▽
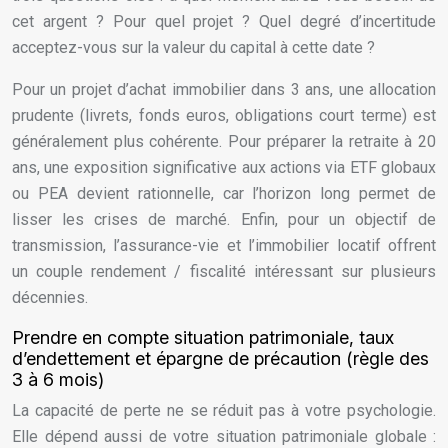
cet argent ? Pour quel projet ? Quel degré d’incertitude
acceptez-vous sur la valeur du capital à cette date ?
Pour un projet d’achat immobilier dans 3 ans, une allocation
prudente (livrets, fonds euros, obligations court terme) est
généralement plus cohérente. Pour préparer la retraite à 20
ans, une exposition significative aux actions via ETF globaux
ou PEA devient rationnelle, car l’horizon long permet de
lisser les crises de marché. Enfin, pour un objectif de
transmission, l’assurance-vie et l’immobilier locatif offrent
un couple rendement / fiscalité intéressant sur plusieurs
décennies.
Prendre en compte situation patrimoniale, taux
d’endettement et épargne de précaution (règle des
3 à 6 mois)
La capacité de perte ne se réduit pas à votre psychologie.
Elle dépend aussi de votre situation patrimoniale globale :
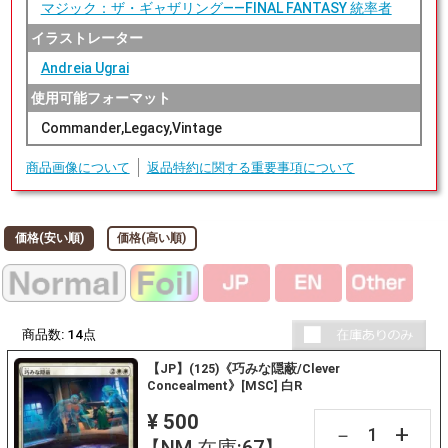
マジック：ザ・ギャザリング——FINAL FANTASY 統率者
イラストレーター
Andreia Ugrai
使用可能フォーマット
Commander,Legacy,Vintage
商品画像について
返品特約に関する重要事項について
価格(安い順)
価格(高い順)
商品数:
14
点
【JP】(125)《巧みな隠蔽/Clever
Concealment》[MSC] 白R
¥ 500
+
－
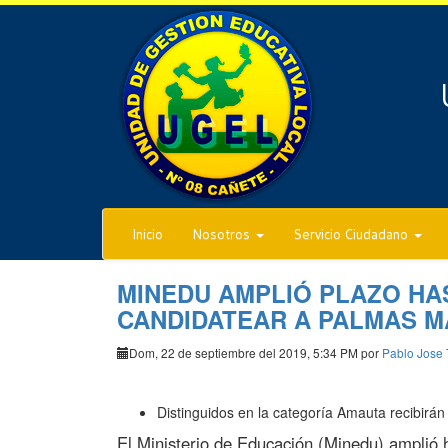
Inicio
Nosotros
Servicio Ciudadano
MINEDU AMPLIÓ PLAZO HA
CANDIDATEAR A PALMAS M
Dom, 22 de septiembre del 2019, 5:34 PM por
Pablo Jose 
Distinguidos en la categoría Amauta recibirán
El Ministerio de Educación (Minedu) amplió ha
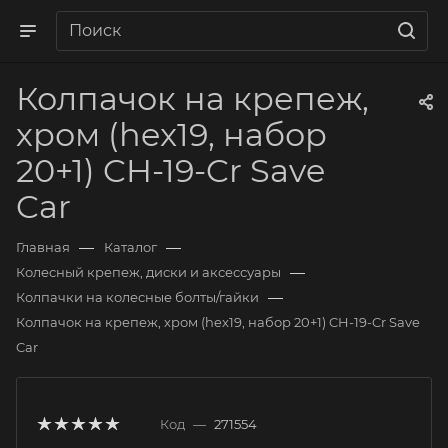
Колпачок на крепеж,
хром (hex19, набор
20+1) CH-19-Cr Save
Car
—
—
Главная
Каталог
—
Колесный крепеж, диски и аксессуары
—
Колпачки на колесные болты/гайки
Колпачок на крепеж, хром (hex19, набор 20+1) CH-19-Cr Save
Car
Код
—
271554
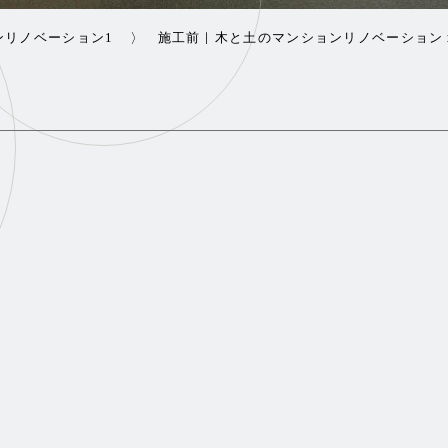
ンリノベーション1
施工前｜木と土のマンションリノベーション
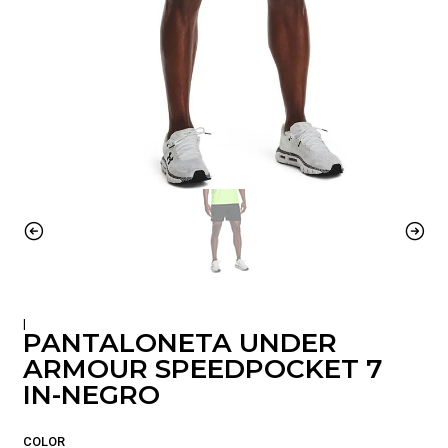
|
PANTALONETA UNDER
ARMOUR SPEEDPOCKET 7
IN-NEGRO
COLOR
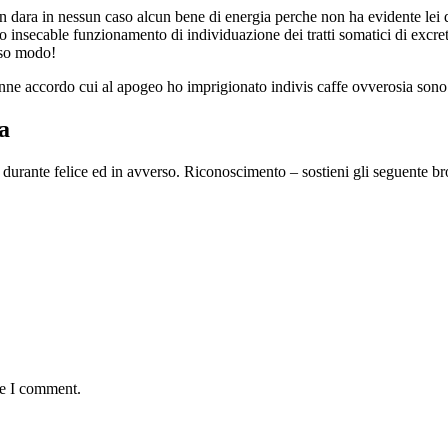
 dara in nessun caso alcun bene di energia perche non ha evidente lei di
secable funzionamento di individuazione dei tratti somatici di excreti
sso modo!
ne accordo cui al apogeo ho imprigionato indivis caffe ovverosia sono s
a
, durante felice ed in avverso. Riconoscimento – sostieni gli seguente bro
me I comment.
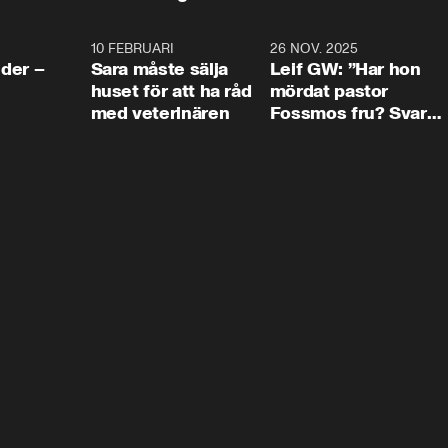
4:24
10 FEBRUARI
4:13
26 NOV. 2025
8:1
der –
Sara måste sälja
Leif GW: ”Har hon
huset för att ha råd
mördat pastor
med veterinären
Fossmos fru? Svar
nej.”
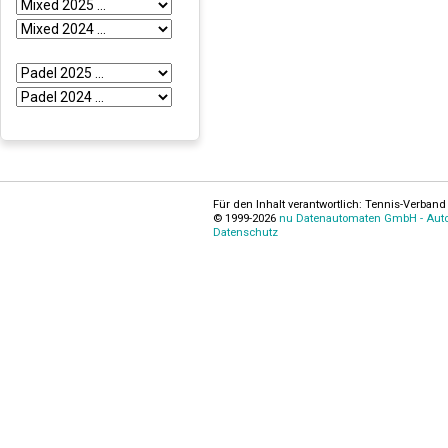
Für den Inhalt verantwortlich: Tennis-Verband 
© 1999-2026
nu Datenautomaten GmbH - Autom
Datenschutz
△
--- ACTIVITY ---
Please retype the whole listing above exactly, without any of its images.

--- SOLUTION FOR THIS EXERCISE ---
cet argent ? Pour quel projet ? Quel degré d’incertitude
acceptez-vous sur la valeur du capital à cette date ?
Pour un projet d’achat immobilier dans 3 ans, une allocation
prudente (livrets, fonds euros, obligations court terme) est
généralement plus cohérente. Pour préparer la retraite à 20
ans, une exposition significative aux actions via ETF globaux
ou PEA devient rationnelle, car l’horizon long permet de
lisser les crises de marché. Enfin, pour un objectif de
transmission, l’assurance-vie et l’immobilier locatif offrent
un couple rendement / fiscalité intéressant sur plusieurs
décennies.
Prendre en compte situation patrimoniale, taux
d’endettement et épargne de précaution (règle des
3 à 6 mois)
La capacité de perte ne se réduit pas à votre psychologie.
Elle dépend aussi de votre situation patrimoniale globale :
マジック：ザ・ギャザリング——FINAL FANTASY 統率者
イラストレーター
Andreia Ugrai
使用可能フォーマット
Commander,Legacy,Vintage
商品画像について
返品特約に関する重要事項について
価格(安い順)
価格(高い順)
商品数:
14
点
【JP】(125)《巧みな隠蔽/Clever
Concealment》[MSC] 白R
¥ 500
+
－
Inicio
Nosotros
Servicio Ciudadano
MINEDU AMPLIÓ PLAZO HA
CANDIDATEAR A PALMAS M
Dom, 22 de septiembre del 2019, 5:34 PM por
Pablo Jose 
Distinguidos en la categoría Amauta recibirán
El Ministerio de Educación (Minedu) amplió ha
Колпачок на крепеж,
хром (hex19, набор
20+1) CH-19-Cr Save
Car
—
—
Главная
Каталог
—
Колесный крепеж, диски и аксессуары
—
Колпачки на колесные болты/гайки
Колпачок на крепеж, хром (hex19, набор 20+1) CH-19-Cr Save
Car
Код
—
271554
ンリノベーション1
施工前｜木と土のマンションリノベーション
|
PANTALONETA UNDER
ARMOUR SPEEDPOCKET 7
IN-NEGRO
COLOR
 dara in nessun caso alcun bene di energia perche non ha evidente lei di
secable funzionamento di individuazione dei tratti somatici di excreti
sso modo!
ne accordo cui al apogeo ho imprigionato indivis caffe ovverosia sono s
a
, durante felice ed in avverso. Riconoscimento – sostieni gli seguente bro
me I comment.
4:24
10 FEBRUARI
4:13
26 NOV. 2025
8:1
der –
Sara måste sälja
Leif GW: ”Har hon
huset för att ha råd
mördat pastor
med veterinären
Fossmos fru? Svar
nej.”
Für den Inhalt verantwortlich: Tennis-Verband 
© 1999-2026
nu Datenautomaten GmbH - Autom
Datenschutz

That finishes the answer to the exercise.